Meet Astronaut Ed GibsonJul 24, 2017 - Jul 28, 2017 Kennedy Space Center
NASA selects astronauts from a diverse pool of applicants with a wide variety of backgrounds from scientists to pilots. From the thousands of applications received, only a few are chosen to be a member of the elite NASA Astronaut Corps. Each day at Kennedy Space Center Visitor Complex, visitors get the rare opportunity to meet veteran NASA astronauts.
Included with daily admission, the daily Astronaut Encounter briefings allow time for discussion, so bring your questions and your camera. Visitors also have the opportunity to get an astronaut’s autograph at The Space Shop at the Visitor Complex at various times during the day. See the Daily Schedule for times when you arrive.
With additional purchase, visitors can enjoy an exclusive group presentation with a veteran astronaut that includes a question and answer session during Lunch With An Astronaut offered at noon daily.

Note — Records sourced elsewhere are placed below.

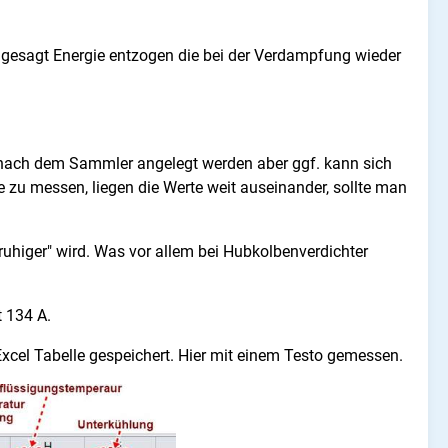
t gesagt Energie entzogen die bei der Verdampfung wieder
er nach dem Sammler angelegt werden aber ggf. kann sich
e zu messen, liegen die Werte weit auseinander, sollte man
higer" wird. Was vor allem bei Hubkolbenverdichter
t 134 A.
xcel Tabelle gespeichert. Hier mit einem Testo gemessen.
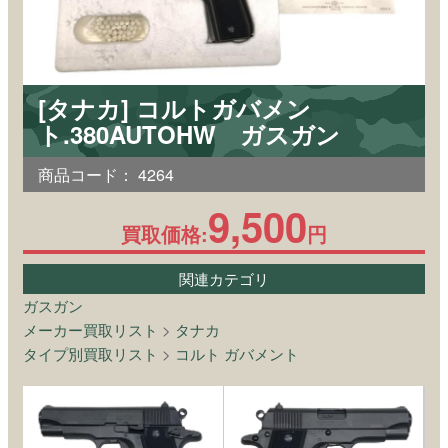
[タナカ] コルトガバメン
ト.380AUTOHW ガスガン
商品コード：
4264
9,500
買取価格:
円
関連カテゴリ
ガスガン
メーカー買取リスト
>
タナカ
タイプ別買取リスト
>
コルト ガバメント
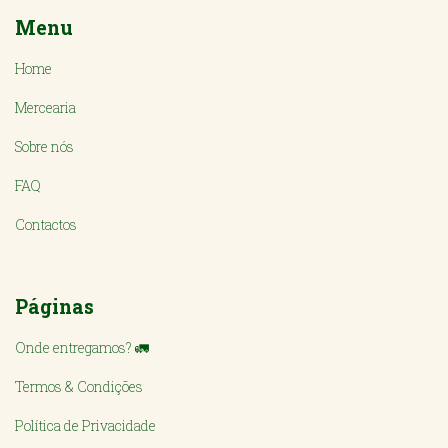
Menu
Home
Mercearia
Sobre nós
FAQ
Contactos
Páginas
Onde entregamos? 🚛
Termos & Condições
Política de Privacidade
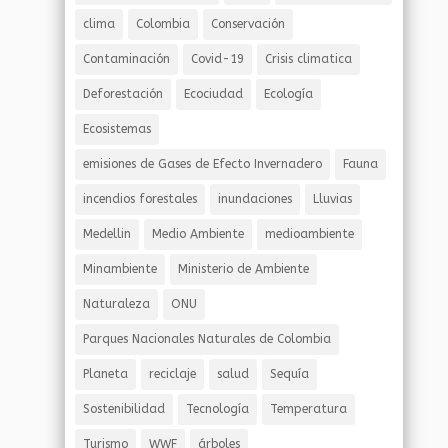
clima
Colombia
Conservación
Contaminación
Covid-19
Crisis climatica
Deforestación
Ecociudad
Ecología
Ecosistemas
emisiones de Gases de Efecto Invernadero
Fauna
incendios forestales
inundaciones
Lluvias
Medellin
Medio Ambiente
medioambiente
Minambiente
Ministerio de Ambiente
Naturaleza
ONU
Parques Nacionales Naturales de Colombia
Planeta
reciclaje
salud
Sequía
Sostenibilidad
Tecnología
Temperatura
Turismo
WWF
árboles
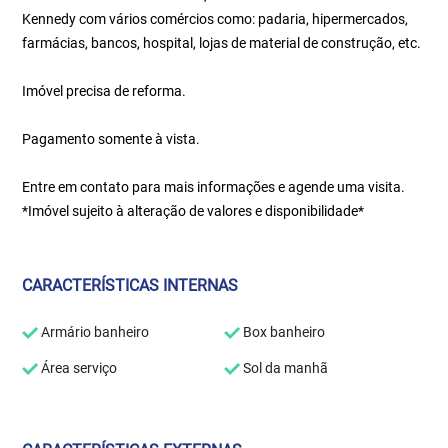
Kennedy com vários comércios como: padaria, hipermercados,
farmácias, bancos, hospital, lojas de material de construção, etc.
Imóvel precisa de reforma.
Pagamento somente à vista.
Entre em contato para mais informações e agende uma visita.
*Imóvel sujeito à alteração de valores e disponibilidade*
CARACTERÍSTICAS INTERNAS
Armário banheiro
Box banheiro
Área serviço
Sol da manhã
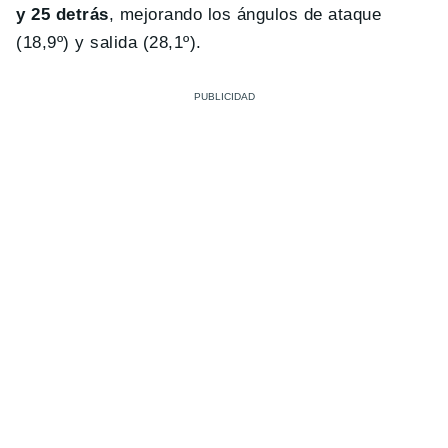
y 25 detrás
, mejorando los ángulos de ataque
(18,9º) y salida (28,1º).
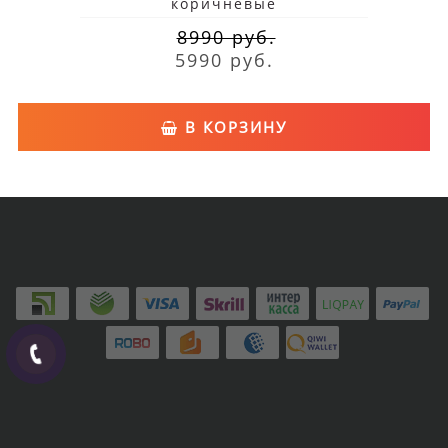
коричневые
8990 руб.
5990 руб.
В КОРЗИНУ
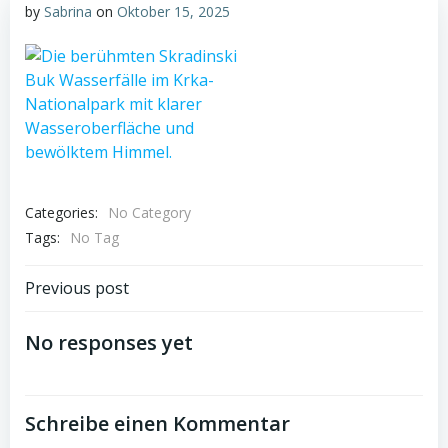
by
Sabrina
on
Oktober 15, 2025
Categories:
No Category
Tags:
No Tag
Post
Previous post
navigation
No responses yet
Schreibe einen Kommentar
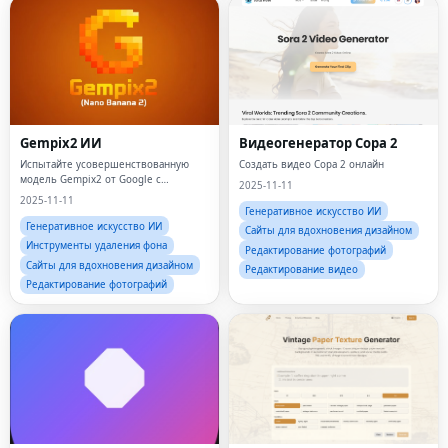
Gempix2 ИИ
Видеогенератор Сора 2
Испытайте усовершенствованную
Создать видео Сора 2 онлайн
модель Gempix2 от Google с
2025-11-11
простыми текстовыми подсказками и
2025-11-11
до 9 эталонных изображений для
Генеративное искусство ИИ
получения потрясающих и
Генеративное искусство ИИ
Сайты для вдохновения дизайном
стабильных результатов.
Инструменты удаления фона
Редактирование фотографий
Сайты для вдохновения дизайном
Редактирование видео
Редактирование фотографий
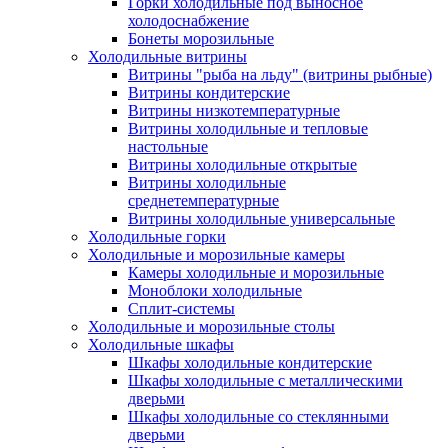
Горки холодильные под выносное
холодоснабжение
Бонеты морозильные
Холодильные витрины
Витрины "рыба на льду" (витрины рыбные)
Витрины кондитерские
Витрины низкотемпературные
Витрины холодильные и тепловые
настольные
Витрины холодильные открытые
Витрины холодильные
среднетемпературные
Витрины холодильные универсальные
Холодильные горки
Холодильные и морозильные камеры
Камеры холодильные и морозильные
Моноблоки холодильные
Сплит-системы
Холодильные и морозильные столы
Холодильные шкафы
Шкафы холодильные кондитерские
Шкафы холодильные с металлическими
дверьми
Шкафы холодильные со стеклянными
дверьми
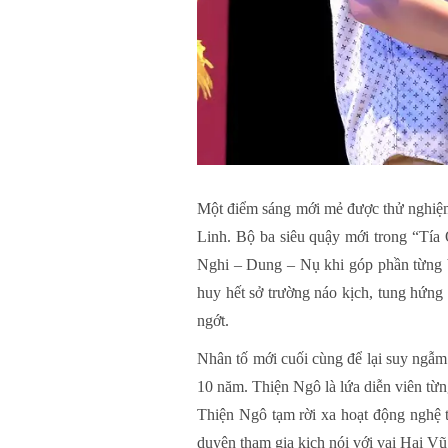
Một điểm sáng mới mẻ được thử nghiệm
Linh. Bộ ba siêu quậy mới trong “Tí
Nghi – Dung – Nụ khi góp phần từng b
huy hết sở trường náo kịch, tung hứn
ngớt.
Nhân tố mới cuối cùng để lại suy ngẫm
10 năm. Thiện Ngô là lứa diễn viên từn
Thiện Ngô tạm rời xa hoạt động nghệ 
duyên tham gia kịch nói với vai Hai Vũ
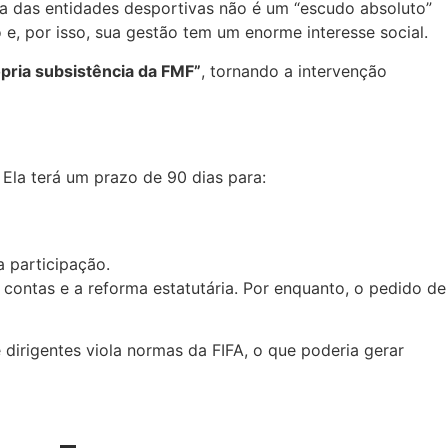
ia das entidades desportivas não é um “escudo absoluto”
e, por isso, sua gestão tem um enorme interesse social.
ópria subsistência da FMF”
, tornando a intervenção
Ela terá um prazo de 90 dias para:
 participação.
ontas e a reforma estatutária. Por enquanto, o pedido de
dirigentes viola normas da FIFA, o que poderia gerar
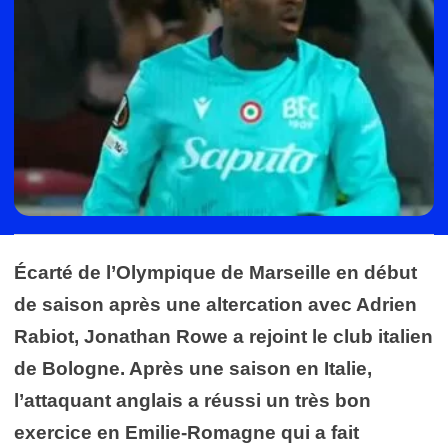
Écarté de l’Olympique de Marseille en début
de saison après une altercation avec Adrien
Rabiot, Jonathan Rowe a rejoint le club italien
de Bologne. Après une saison en Italie,
l’attaquant anglais a réussi un très bon
exercice en Emilie-Romagne qui a fait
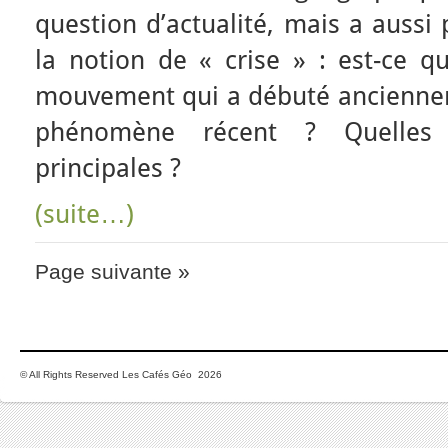
question d’actualité, mais a aussi 
la notion de « crise » : est-ce qu
mouvement qui a débuté anciennem
phénomène récent ? Quelles
principales ?
(suite…)
Page suivante »
© All Rights Reserved Les Cafés Géo 2026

Ed Gibson may have had just one trip to space, but his 84-day journey aboard Skylab was record-breaking. The three-person crew launched into space for their Skylab 4 mission in 1973. By the time they landed, they had completed four spacewalks, three of which included Gibson. That Skylab mission also broke the world record for longest flight in space, an American record that lasted for the next 21 years. Gibson was later inducted into the U.S. Astronaut Hall of Fame.
Gibson studied physics and jet propulsion for more than 10 years before he was selected by NASA in 1965 as one of six American Scientist Astronauts. After earning Air Force Wings, Gibson was a support crewman for the Apollo 12 mission to the moon. Later he helped design and test many Skylab elements while waiting seven years for his flight. One of the crew’s objectives was to observe and film solar processes and the Comet Kohoutek using the Apollo Telescope Mount. They also performed medical experiments, student investigations and observations of Earth’s resources.
Upon his return to Earth, Gibson continued to do research on Skylab data and then worked on Spacelab’s design in West Germany. He returned to America in 1977 and rejoined the Astronaut Office where he served on the Astronaut Selection Board and led rookie astronaut training. In 1990, he founded Gibson International, a consulting firm for business development in the space industry. He now consults for government and corporations and frequently talks about space, leadership and motivation at public events.